2.2. DeepSORT Algorithm

The DeepSORT (DS) algorithm is an expansion of the simple real-time tracker method (SORT) [46]. The DS algorithm tracks objects using detection over a bounding box. Figure 5 illustrates the DS architecture. Each object is given a unique tracking identity that includes the information required for each detection. The Hungarian technique, such as the SORT method, uses a two-part matching cascade to solve the linkage of observed bounding boxes to tracks. The DS approach employs motion and appearance criteria to connect valid tracks in the first part. The second part employs the same data association method as the SORT to link unmatched and tentative tracks to unmatched detection. The Mahalanobis distance between anticipated states and the detections includes motion information. A second metric based on the shortest cosine distance estimates the distance between each track and each measurement appearance characteristic and the Mahalanobis distance metric. Every object in the frame is uniquely locked using the algorithm, which recognizes each item and tracks them until they depart.
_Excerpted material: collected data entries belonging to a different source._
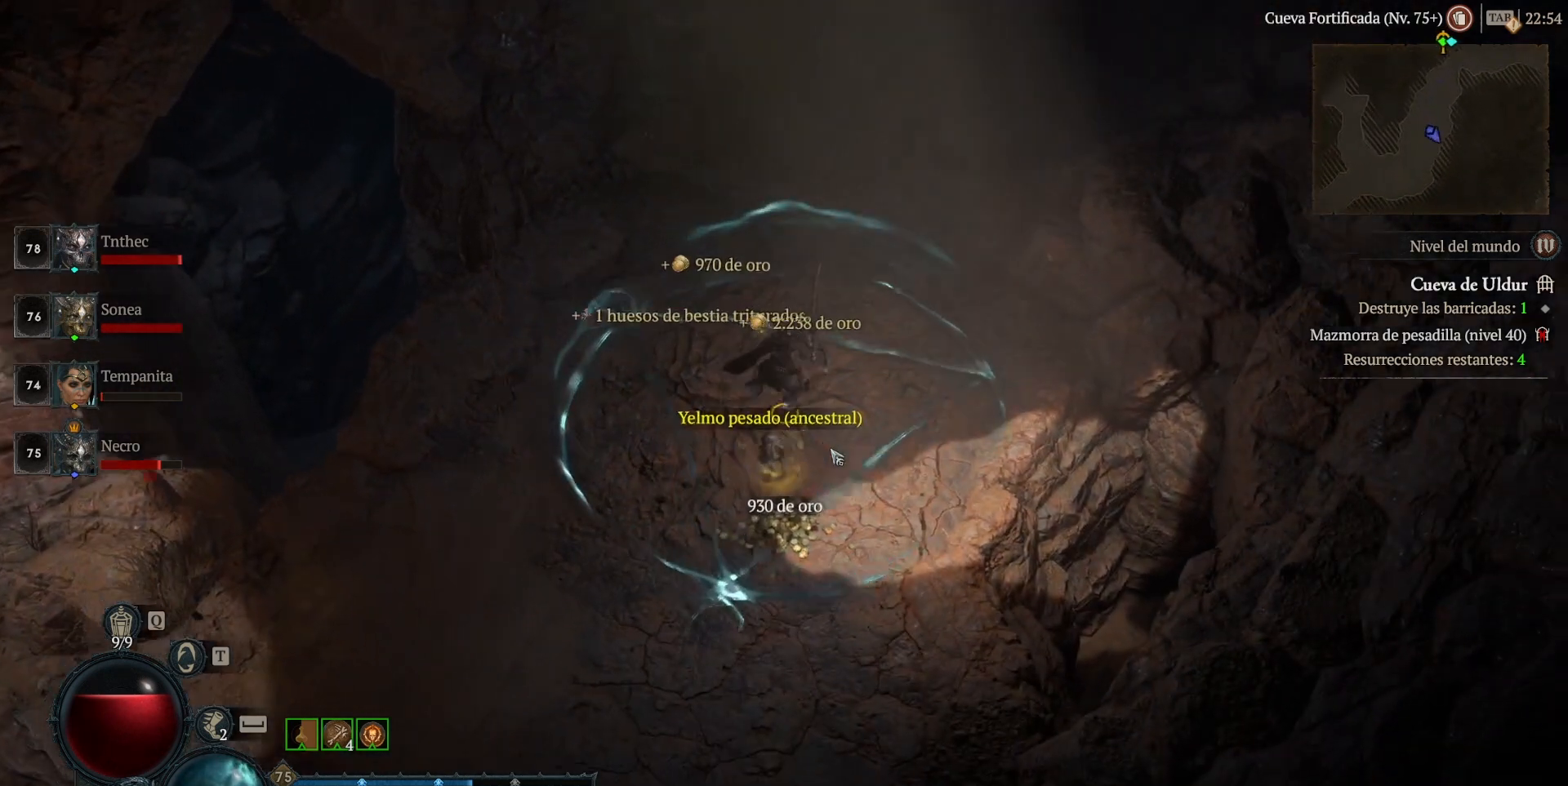
{"keys": [], "mouse": [], "events": []}
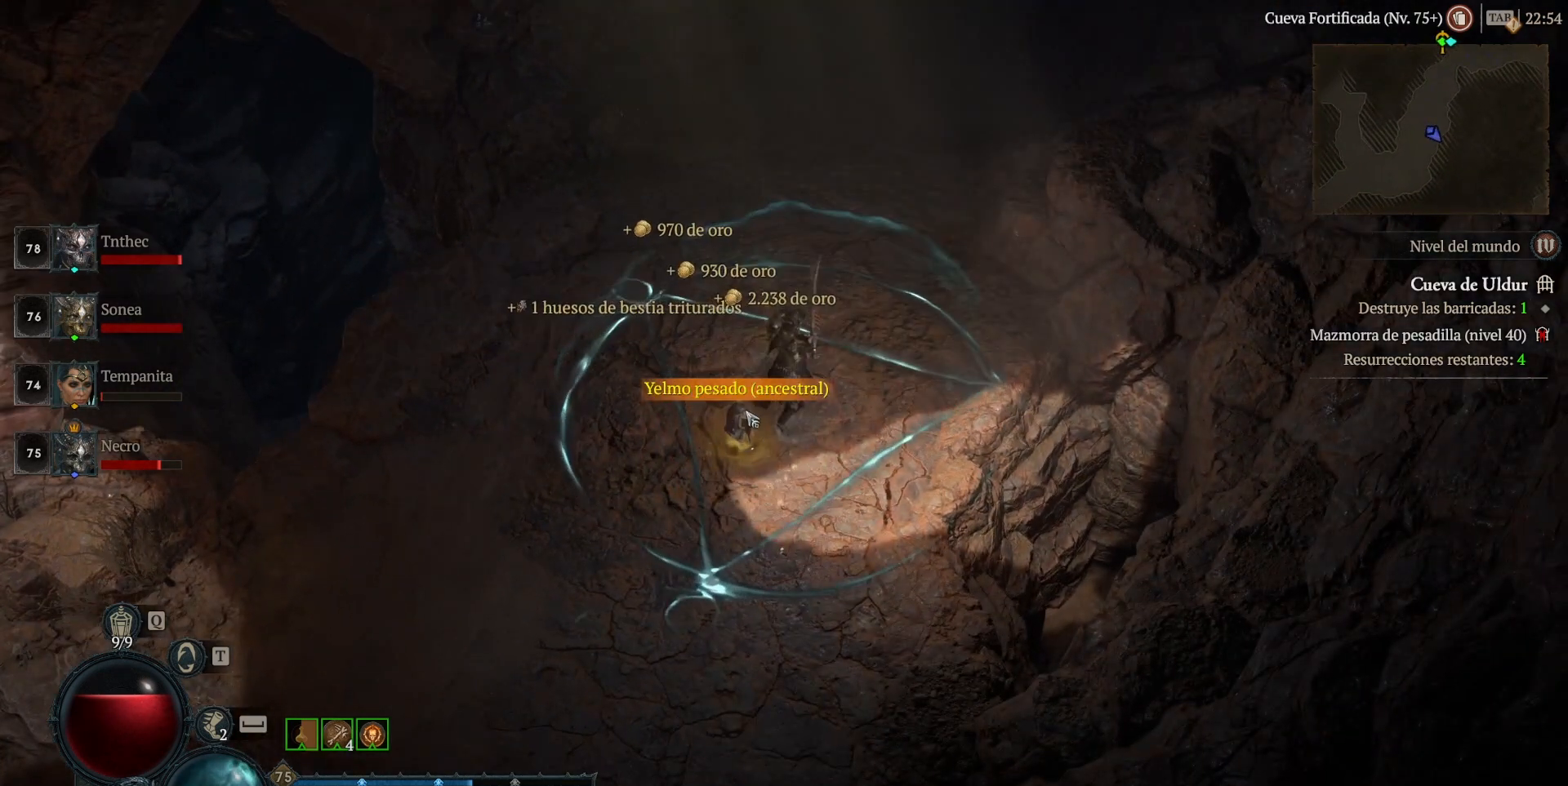
{"keys": [], "mouse": ["left"], "events": [[80, "mouse_left", "down"], [120, "mouse_left", "up"], [240, "mouse_left", "down"]]}
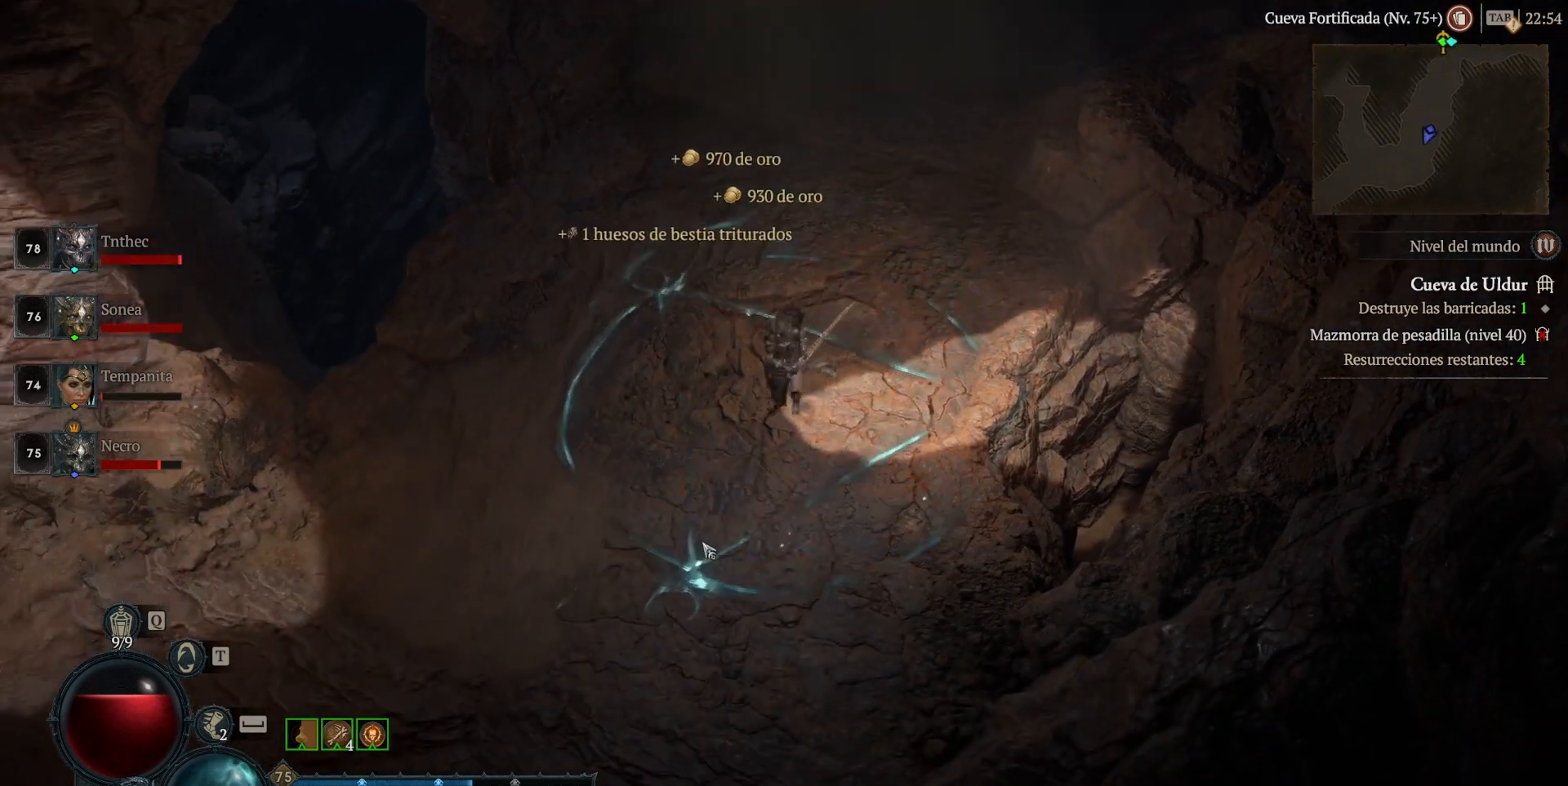
{"keys": [], "mouse": ["left"], "events": []}
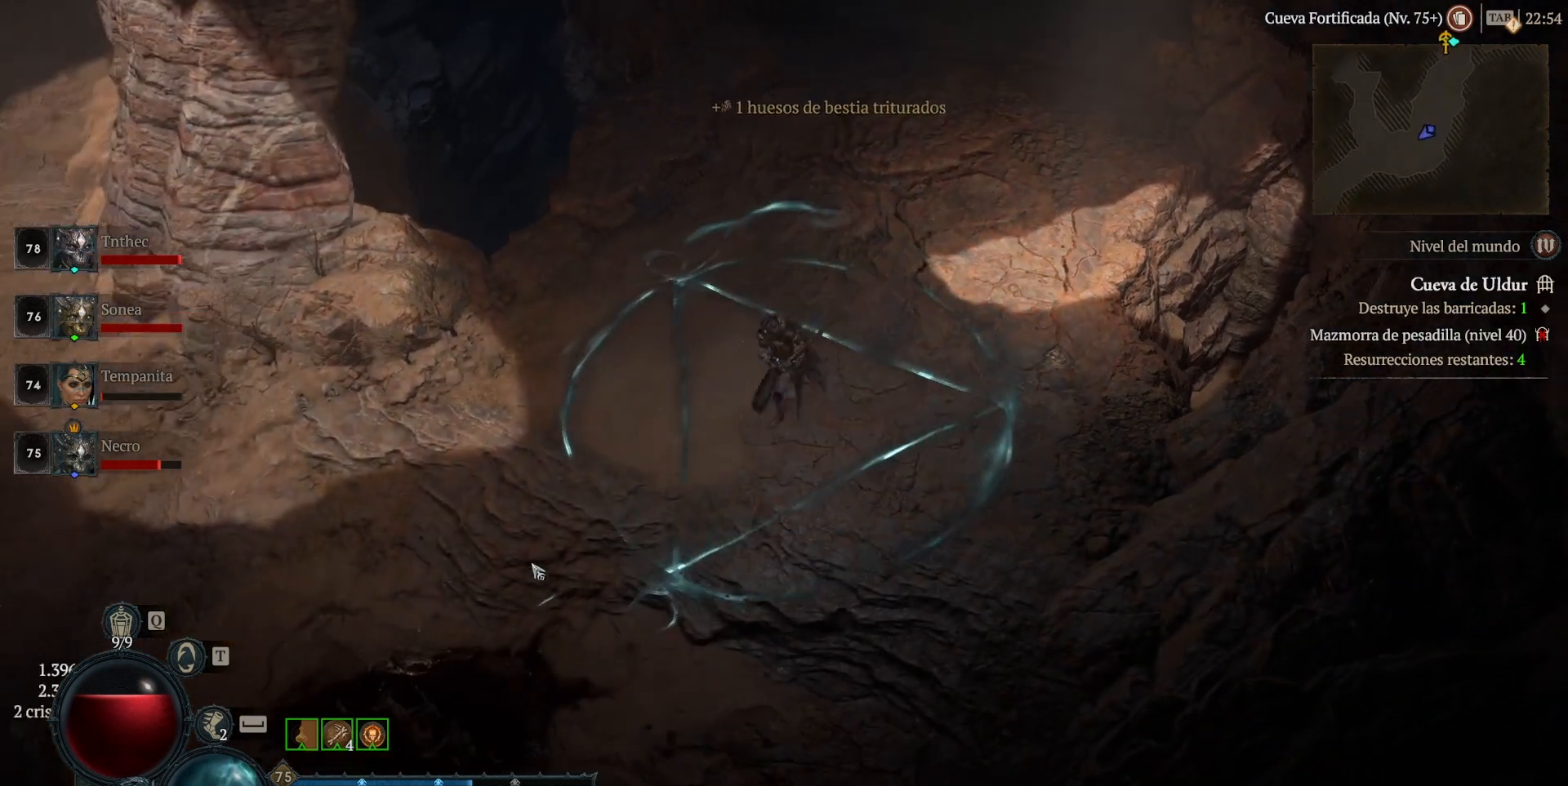
{"keys": [], "mouse": ["left"], "events": []}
The Kalman filter [47] is a vital part of the DS algorithm. This filter consists of eight state variables u ,   v ,   a ,   h ,   u , v ,   a , and   h . The midpoint of the bounding boxes is (u, v), the aspect ratio is a, the image height is h, and the associated velocities of the relevant state variables are u , v ,   a ,   and   h . The key benefit of the method is that it must not process the full movie to track a single item because it considers the data of the current and previous images. A minimum threshold was set for the first few images of the detection to eliminate replica recordings. This technique performs better than comparable tracking algorithms because it employs position and velocity [48]. We used the DS algorithm in our system to monitor each student in the classroom.

2.3. Attendance Monitoring Algorithms

A face recognition algorithm recognizes students’ faces from an image or video by matching them with their faces stored in a database. The Haar Cascade method was employed in [49]. First, to use the algorithm, we upload the student’s images to the database. Then, the algorithm matches the stored images with the video stream from the installed camera in the classroom to identify the students. When recognizing the students, the system automatically signs them as attendees in the CSV file.

2.4. Data Preparation

2.4.1. The Action Dataset

The student action dataset used in our proposed model was obtained in two ways. First, the images and videos were collected from the web/Internet using search engines/databases, such as Google, Bing.com, Flickr, and Depositphotos. Second, we captured our images from a classroom setting. The images were captured from various student angles who were engaged in multiple activities. For training, a dataset of 3881 labeled images acquired from the two sources was used in our proposed study. Table 1 provides the resolution and number of the collected images. Deep learning models require a vast dataset to obtain an accurately trained model. Thus, the augmentation of the data is used to improve the number of images using an online source called RoboFlow [50]. To enhance the size of the dataset, the labeled images and annotations are uploaded to RoboFlow and augmented by 10% horizontal flipping and grayscaling. Here, 5701 images were used for training and testing purposes. LabelImg [51], which is an open-source image annotation tool, is used to label the images. It is a Python program that leverages Qt for its graphical user interface. Each image has been meticulously annotated by placing a rectangle box over the required section. Every saved annotation file includes object class, x, y, width, and height. The advantage of LabelImg is that it allows annotations to be saved directly in a .txt format, which the YOLO supports.
Because the size distribution of the collected images varied from less than 100 × 100 to greater than 1024 × 1024, the images were resized to 640 × 640 for easier preprocessing with the help of RoboFlow. The median image ratio of the dataset before compressing was 700 × 507. Figure 6 shows sample images for the acquired dataset.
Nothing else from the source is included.